TASK GOAL. Take every line from the records below that includes the word "events".

===

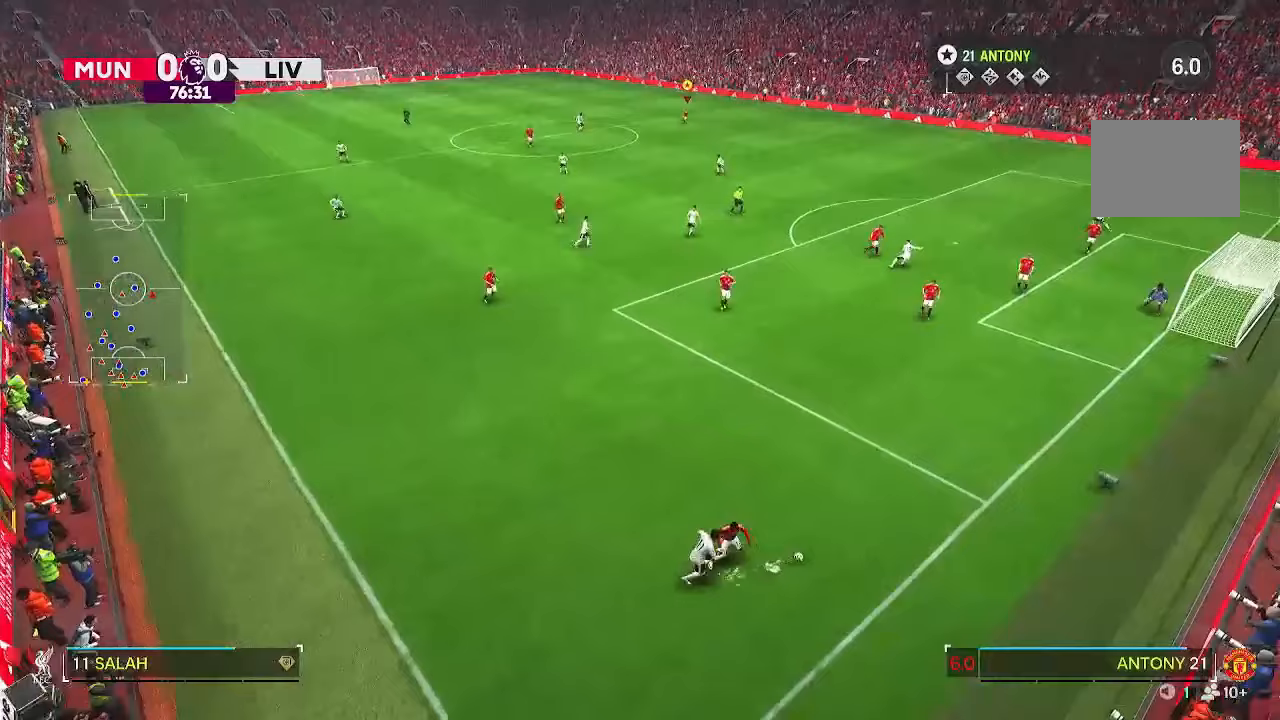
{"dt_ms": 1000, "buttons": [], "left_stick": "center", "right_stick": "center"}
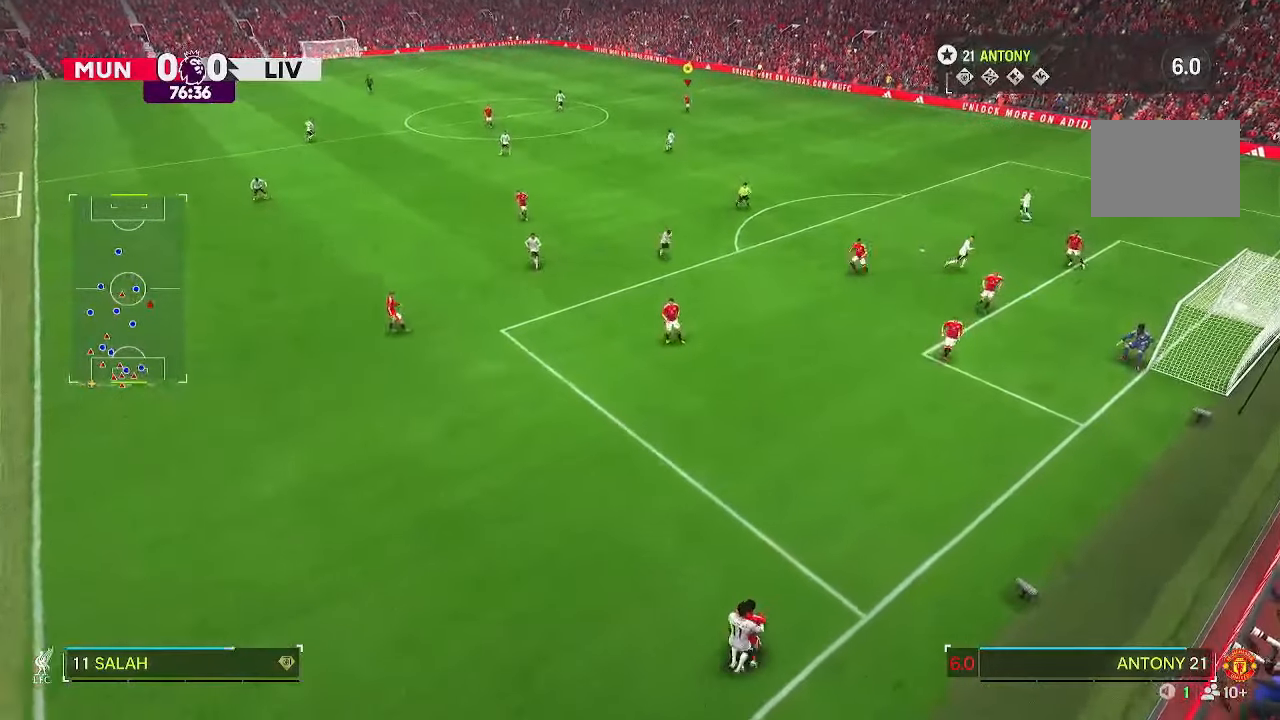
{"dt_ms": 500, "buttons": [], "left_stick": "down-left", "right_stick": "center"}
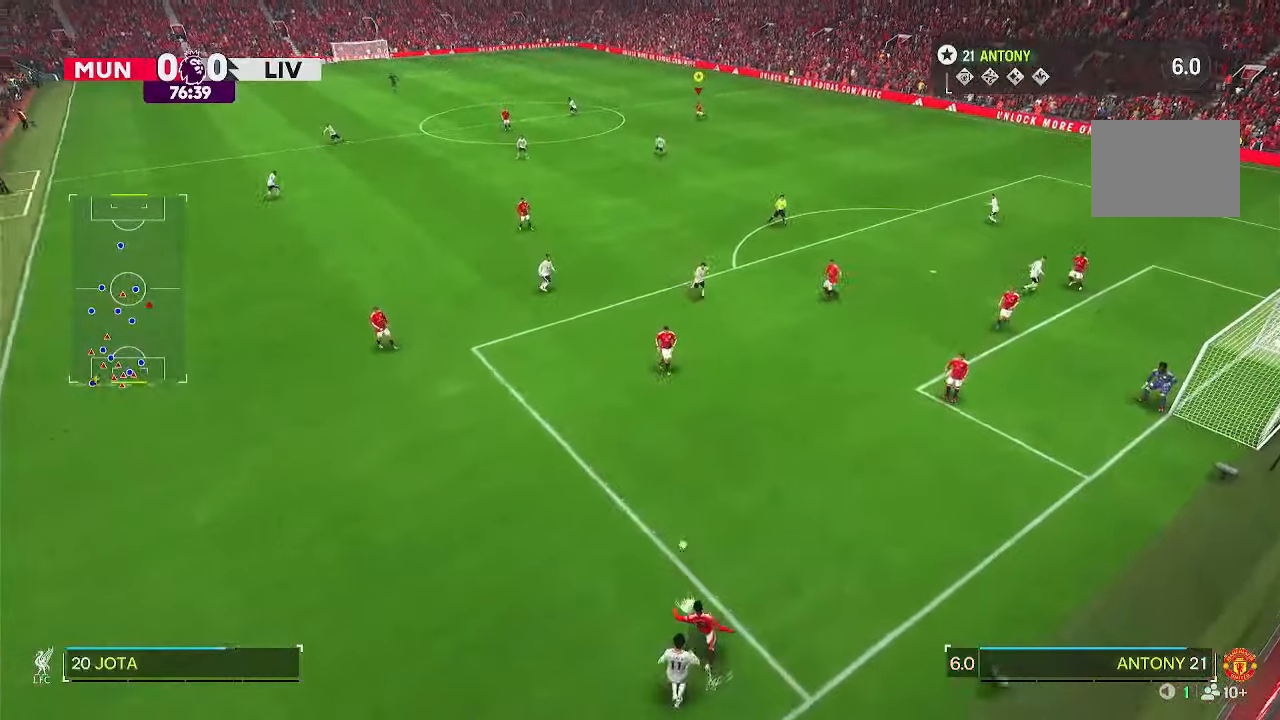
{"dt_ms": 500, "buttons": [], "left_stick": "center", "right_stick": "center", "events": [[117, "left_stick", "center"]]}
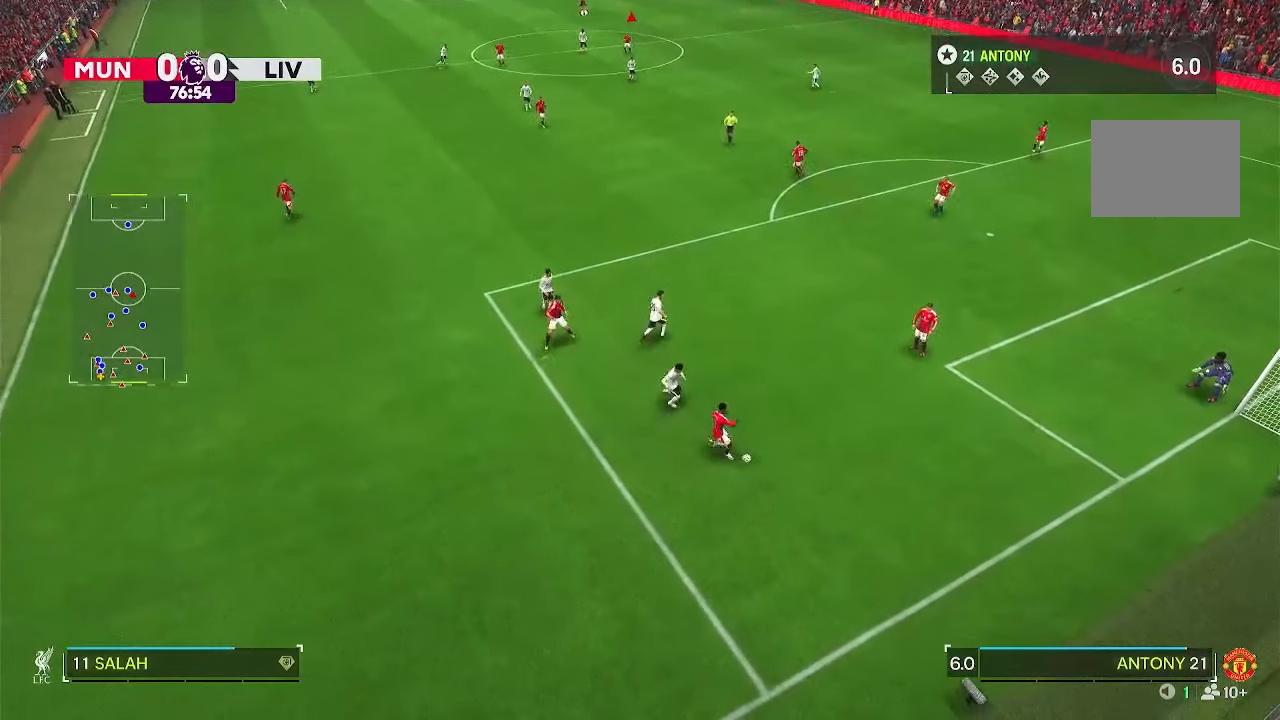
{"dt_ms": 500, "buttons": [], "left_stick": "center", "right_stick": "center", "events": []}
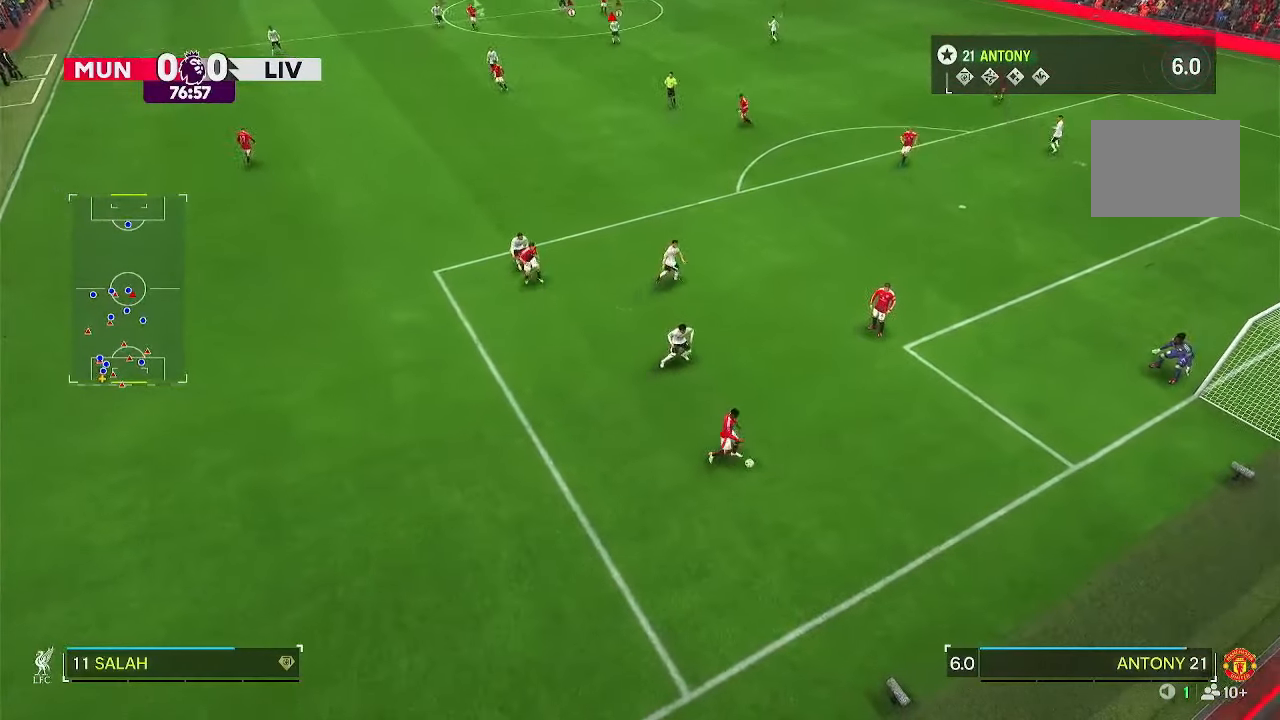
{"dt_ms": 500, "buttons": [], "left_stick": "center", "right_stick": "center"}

===

REPLY TO THE TASK.
{"dt_ms": 500, "buttons": [], "left_stick": "center", "right_stick": "center", "events": [[117, "left_stick", "center"]]}
{"dt_ms": 500, "buttons": [], "left_stick": "center", "right_stick": "center", "events": []}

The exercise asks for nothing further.